Saturday, June 27 - 3:00pm

3:00pm - 4:00pm
MARC Formats Transition Interest Group Discussion/Interest group Moscone Convention Center
Esplanade 302
Description :

Roy Tennant
Ground Truthing MARC
"Ground truthing" is the verification of remote sensing data by direct observation. Over the last few years, OCLC Research has been doing the equivalent for MARC, by exposing exactly how various fields and subfields have been used by catalogers around the world and over time. Using the massive WorldCat database and modern cluster computing techniques, data is extracted, summarized, and reported, to better inform efforts to move this data into new formats and uses.

Roy Tennant is a Senior Program Officer with OCLC Research.

Terry Reese
MarcEdit Tools for Linked Data
Terry Reese will discuss how catalogers can track BIBFRAME developments and participate locally by beginning to add linked data concepts into their MARC data. Mr. Reese will show how to utilize MarcEdit's MARCNext Toolset or the MarcEdit LibHub plugin.

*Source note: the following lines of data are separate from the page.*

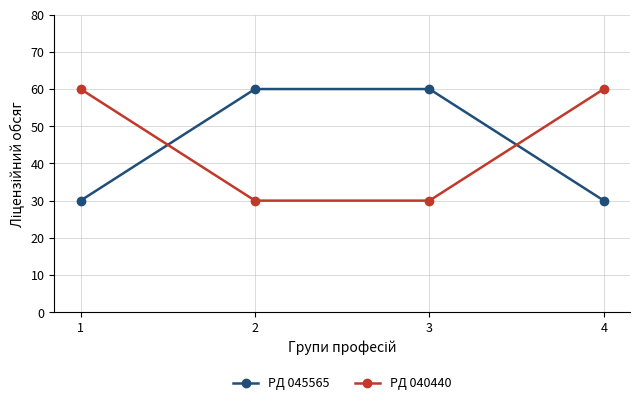

How many data points in PД 045565 are less than 60?

2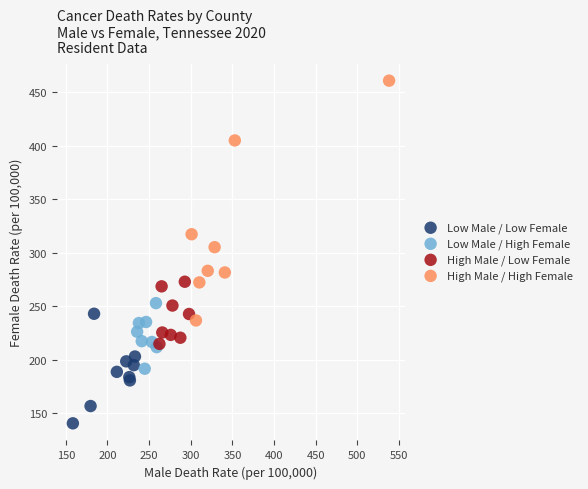

Which series has the widest spread of Y values?

High Male / High Female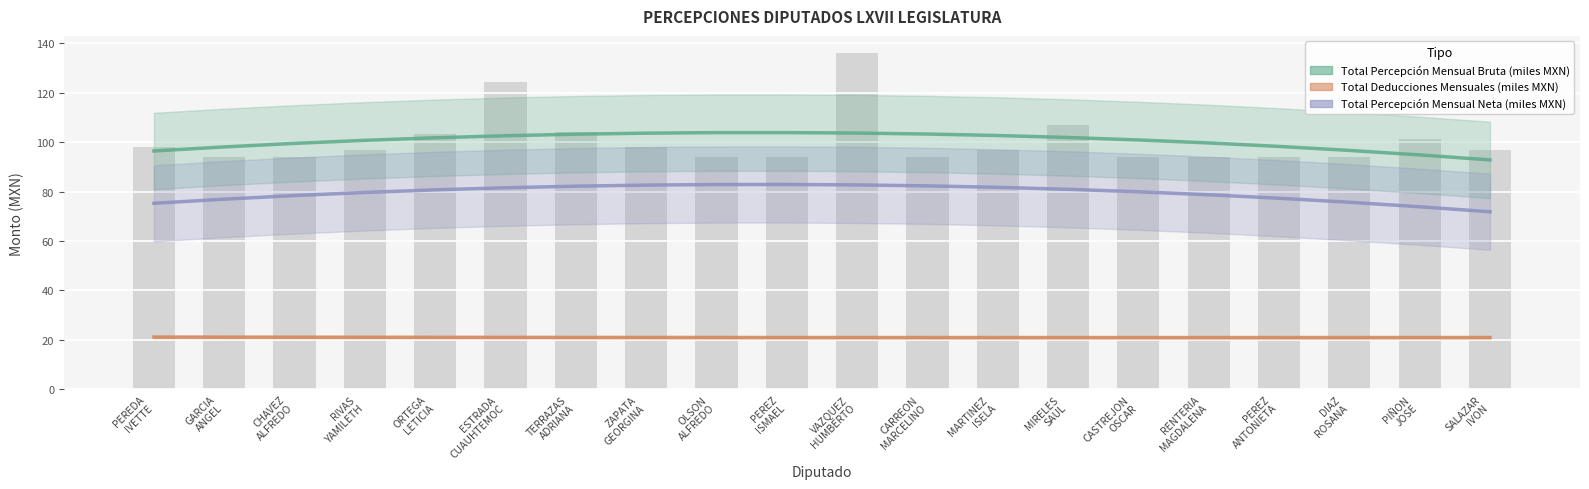

At how many categories does at least one series exceed 88?

20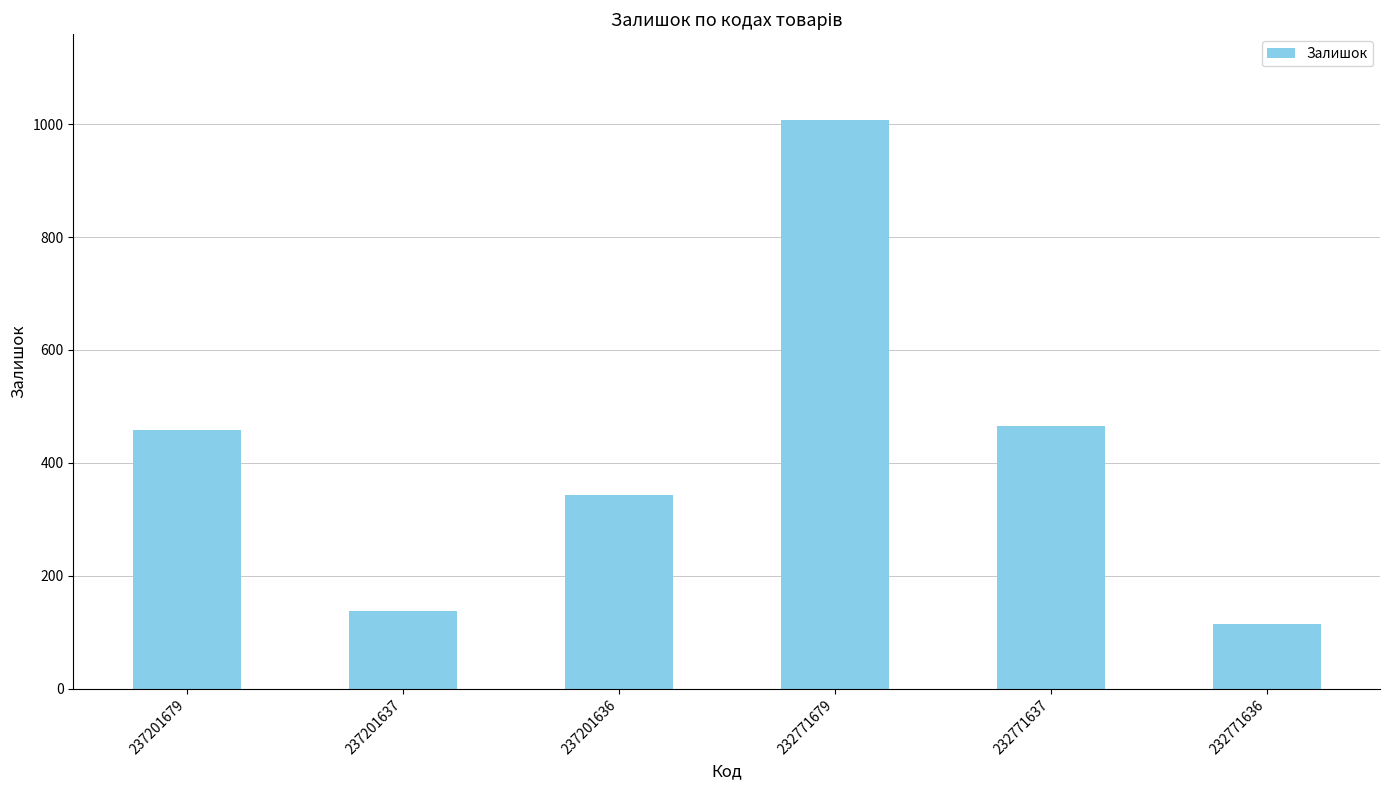

What is the difference between the maximum and minimum values?

894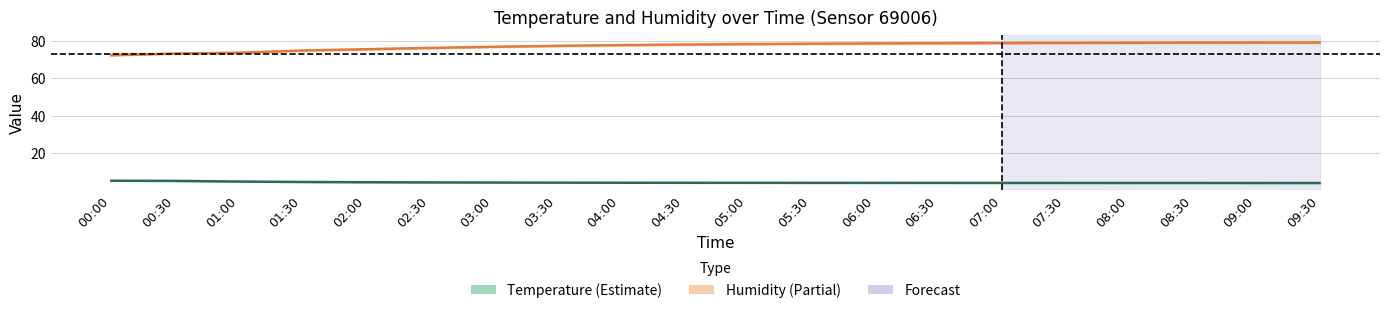

What is the smallest value displayed?

4.2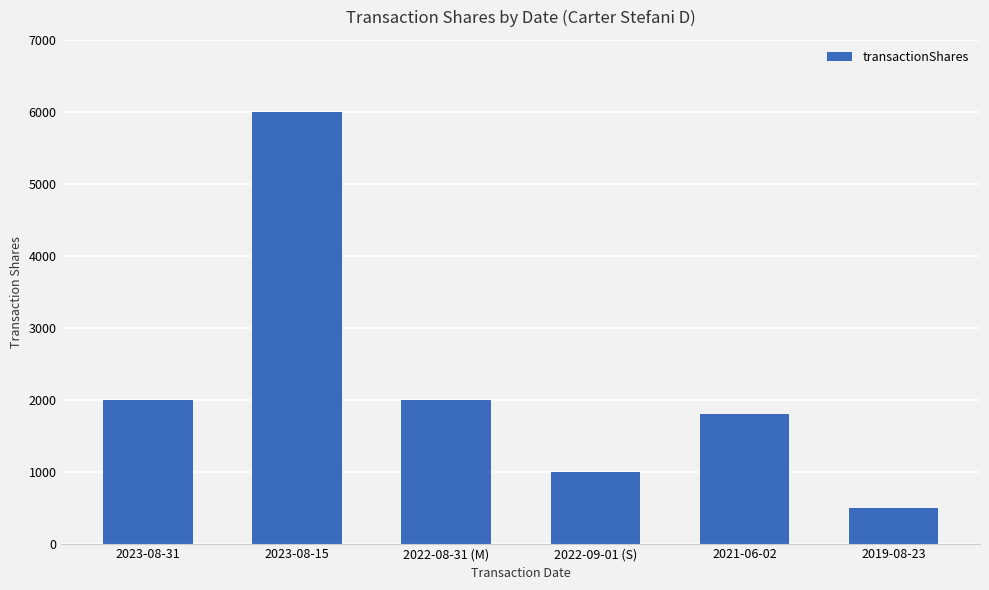

True or false: the data shows 2000 at 2022-08-31 (M).

True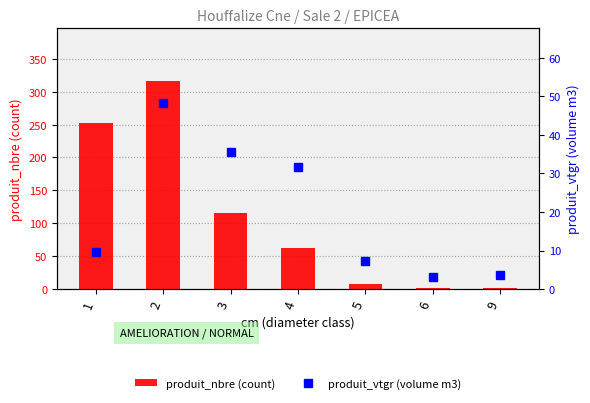

List the labels in order of produit_nbre (count) value, smallest first.

9, 6, 5, 4, 3, 1, 2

Terry Reese is the Head of Digital Initiatives at The Ohio State University and the developer of MarcEdit.

Carl Stahmer
A BIBFLOW Project Update
BIBFLOW is a two-year project of the UC Davis University Library and Zepheira, funded by IMLS. Its official title is “Reinventing Cataloging: Models for the Future of Library Operations” and it is investigating the future of library technical services, i.e., cataloging and related workflows, in light of modern technology infrastructure such as the Web and new data models and formats such as Resource Description and Access (RDA) and BIBFRAME, the new encoding and exchange format in development by the Library of Congress.

Carl Stahmer is the Director of Digital Scholarship at the University Library, University of California, Davis

Michelle Jeske
The Libhub initiative and Denver Public Library - Leading Libraries to the Web!
The Libhub Initiative aims to raise the visibility of Libraries on the Web by actively exploring the promise of BIBFRAME and Linked Data. Denver Public Library joined the Libhub Initiative as a Founding Partner and has served as its pioneer institution. Ms. Jeske will share DPL’s experience in exploring and implementing linked data and making DPL’s entire catalog available on the web!

Michelle Jeske is the City Librarian of Denver.